Of course, everybody needs something a little different to break up the day-to-day routine, and I suppose writing books was my difference; my escape. Not that I wanted to escape, as such. I did and still do like my calm little reality. But writing books was a way of living a different life through somebody else’s eyes. A life you can walk away from whenever you want to just by snapping shut the laptop. However, I haven’t written anything new (other than this blog) since the summer of 2017. I haven’t wanted to. I see other writers finish one book, and instantly start on a new and completely different one. And I think, wow, how were you inspired to create something else so quickly? I just want to eat cake and drink coffee. But I’d like to think that writing a new novel/play/screenplay in 2018 is on the cards. Currently, I am still not inspired to make a start, but maybe that’s because my life has become so safe that there aren’t any new experiences to write about or weave into a story. Maybe my quiet life is the cause of the (dare I say it) block. Which is a shame, because my quiet life is super secure and comfortable – and I enjoy it.
Like I said, changes in daily activities will invariably bring changes in people. But this year, I’d also like to make the most of the people who already exist in my life too. I am truly terrible when it comes to taking friends and family for granted. I, who should know better. I, who have had to learn the hard way that the people you care about won’t always be around. And yet there are still people I don’t see year-in, year-out, and I can only put that down to my debilitating apathy. Yes, that’s what it is – apathy. And another thing, my husband and I need to go out on the town by ourselves more. We have a babysitter on hand at all times (my seventeen-and-a-half-year-old), but we hardly ever ask her because we’re too lazy. And she’ll be at Uni by the end of next year, so time is running out on that score. Look, all I’m saying is I’m forty-six; I’m over halfway through my life. By now, I ought to have started doing some of the things on my bucket list. I don’t even have a bucket list! Why don’t I have a bucket list…?

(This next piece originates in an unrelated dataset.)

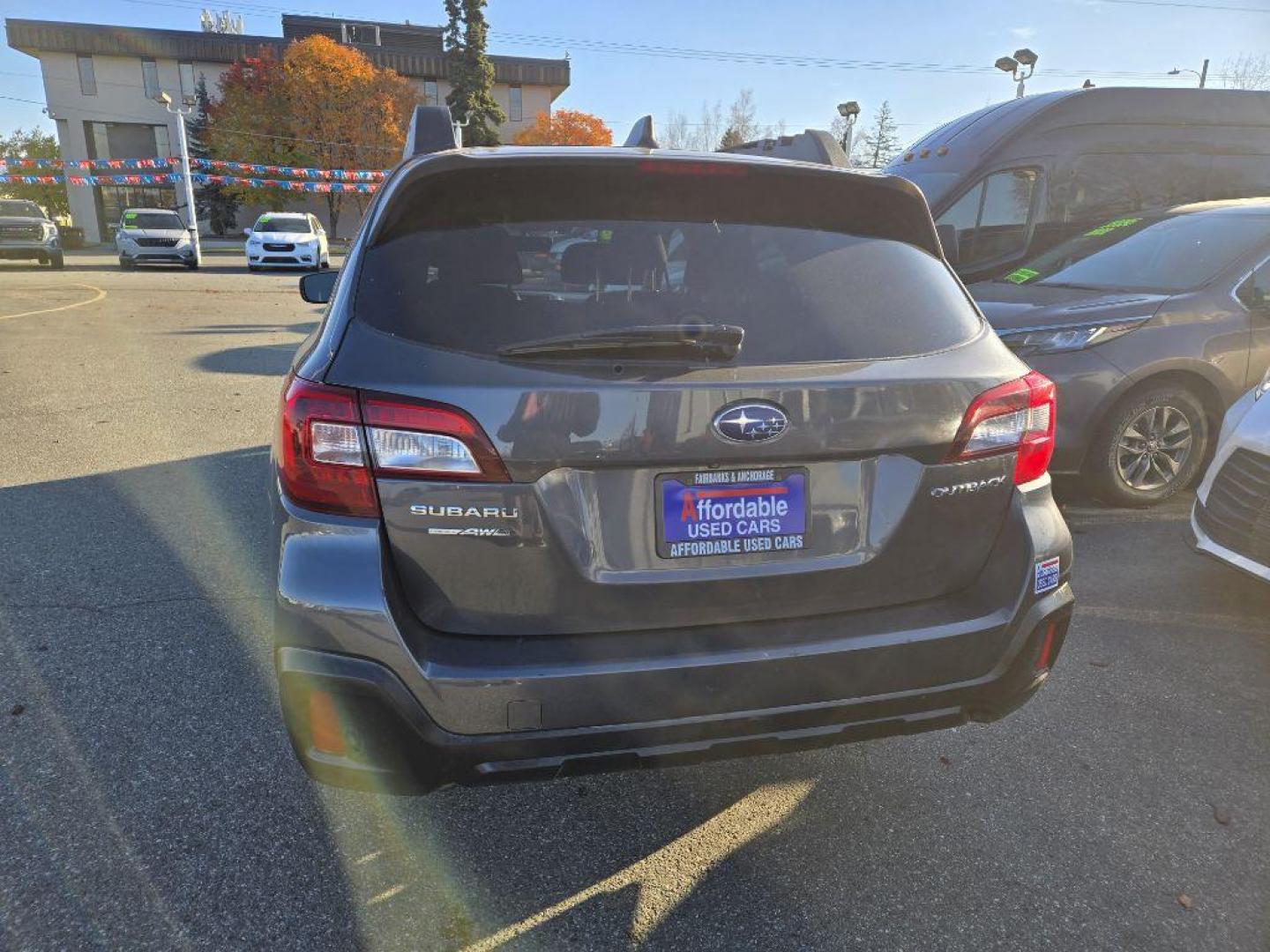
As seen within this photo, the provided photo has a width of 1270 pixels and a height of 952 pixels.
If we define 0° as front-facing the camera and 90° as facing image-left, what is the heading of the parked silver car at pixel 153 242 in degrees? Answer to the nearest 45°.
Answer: approximately 0°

To you, none of this may be classed as ‘living dangerously’. But for me, well, I’ve been playing it safe for far too long, and any change is a big deal. I’m not about to start riding a motorbike or take up base-jumping or eating cooked rice that’s two days old or anything. I enjoy being alive and I’m still a parent, and I think some risks just invite trouble. Let’s be clear, I haven’t altered my personality, and I don’t plan to. I’m still a bit boring and I make no apologies for it. I’m still going to relish those cosy nights sitting comatosed (did you know comatosed is only a word in the urban dictionary? Me either) on the sofa – we all need some downtime. But they say that change is as good as a rest (I can’t see how, rest is bloody awesome!), so maybe it’s time to start changing – living. Even if that means I’m not really enjoying myself, at least not at first anyway. Oh well, here goes. So, lastly and not leastly (not a real word), Happy New Year blog-friends. Let’s hope it’s a good one, without any fear. Well, maybe some fear, or we’d still be stuck in our comfort zones, wouldn’t we?